Sonia Seneviratne, a climate scientist at public research university ETH Zurich, said she was not surprised by the milestone, and urged governments at COP29 to agree stronger action to wean their economies off CO2-emitting fossil fuels.

“The limits that were set in the Paris agreement are starting to crumble given the too-slow pace of climate action across the world,” Seneviratne said.

Why June 2023 Was Exceptionally Hot

Scientists and climate experts have pointed to a combination of natural and human-made factors that contributed to the sweltering temperatures in June 2023.

1. The El Niño Phenomenon

One of the natural climate patterns, El Niño, began influencing the planet’s weather once more in 2023. El Niño is a periodic climate pattern originating from the Pacific Ocean that leads to warmer-than-average sea surface temperatures, subsequently impacting global weather systems. In 2023, the return of El Niño intensified seasonal temperatures, particularly in areas already prone to higher-than-average summer heat.

2. Ongoing Global Warming Due to Greenhouse Gas Emissions

While El Niño contributed to the soaring temperatures, the underlying driver remains human-induced global warming. The release of greenhouse gases, including carbon dioxide (CO₂), methane (CH₄), and nitrous oxide (N₂O), has continuously raised global average

Countries agreed in the 2015 Paris Agreement to try to prevent global warming surpassing 1.5°C, to avoid its worst consequences. Hottest June on Record.

The world has not breached that target — which refers to an average global temperature of 1.5°C over decades — but C3S now expects the world to exceed the Paris goal around 2030.

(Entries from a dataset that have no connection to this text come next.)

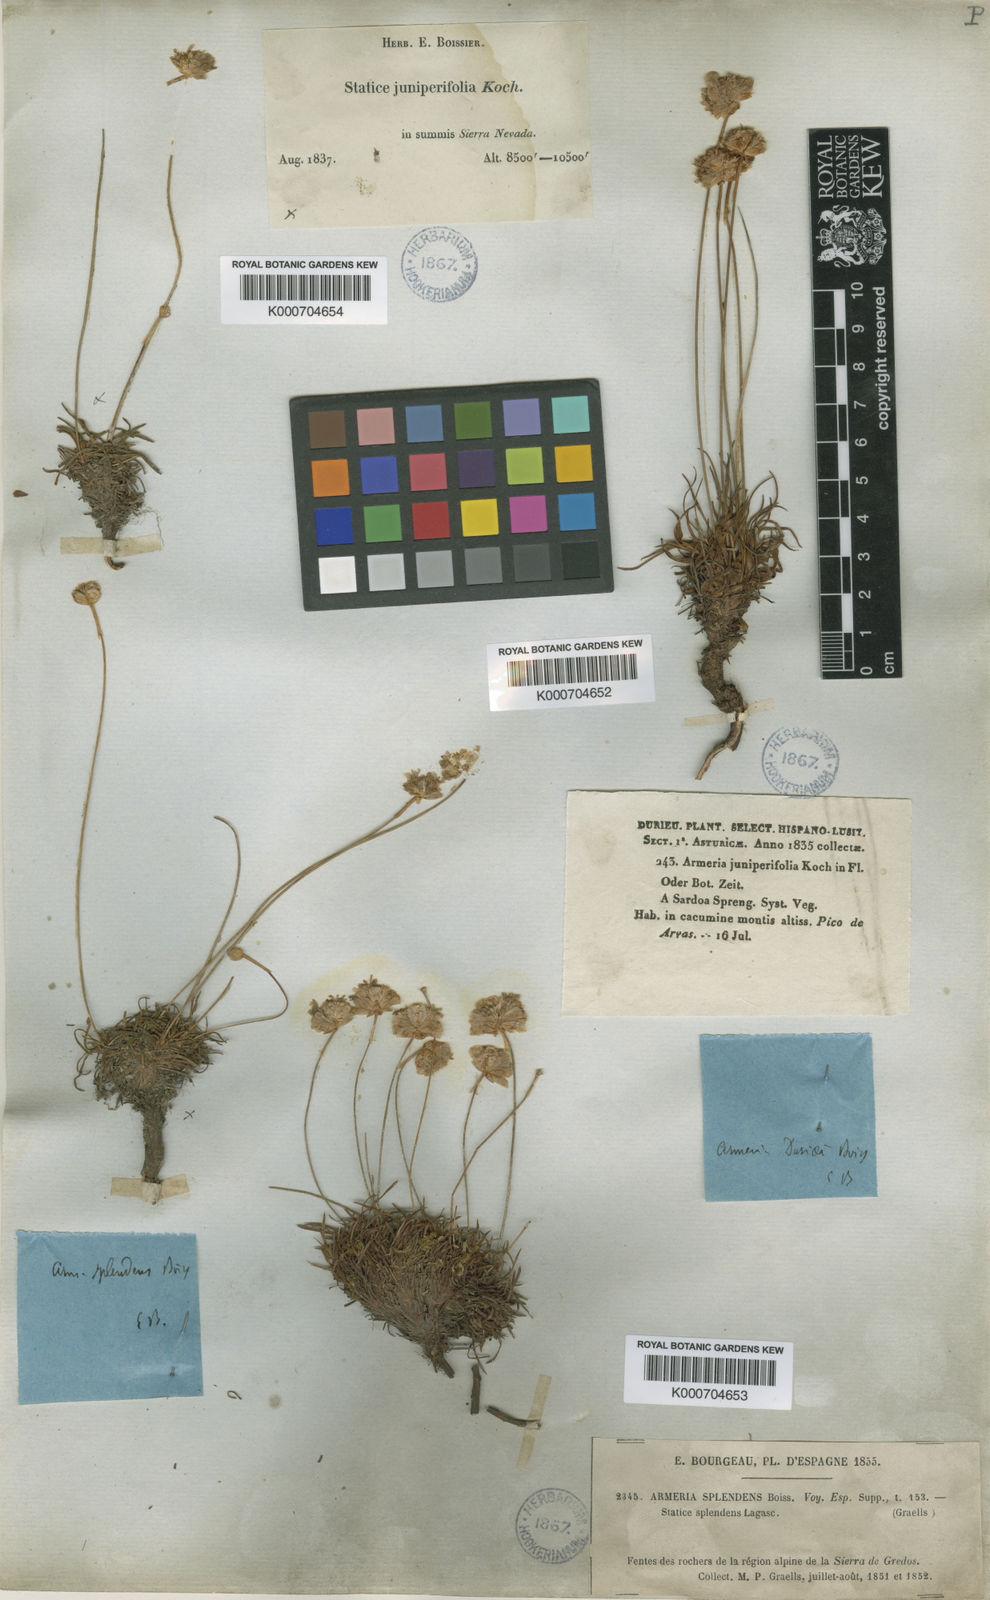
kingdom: Plantae
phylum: Tracheophyta
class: Magnoliopsida
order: Caryophyllales
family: Plumbaginaceae
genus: Armeria
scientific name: Armeria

“It’s basically around the corner now,” Buontempo said.

Hottest June on Record, every fraction of temperature increase fuels extreme weather.

In October, catastrophic flash floods killed hundreds of people in Spain, record wildfires tore through Peru, and flooding in Bangladesh destroyed more than 1 million tons of rice, sending food prices skyrocketing. In the US, Hurricane Milton was also worsened by human-caused climate change.

C3S’ records go back to 1940, which are cross-checked with global temperature records going back to 1850.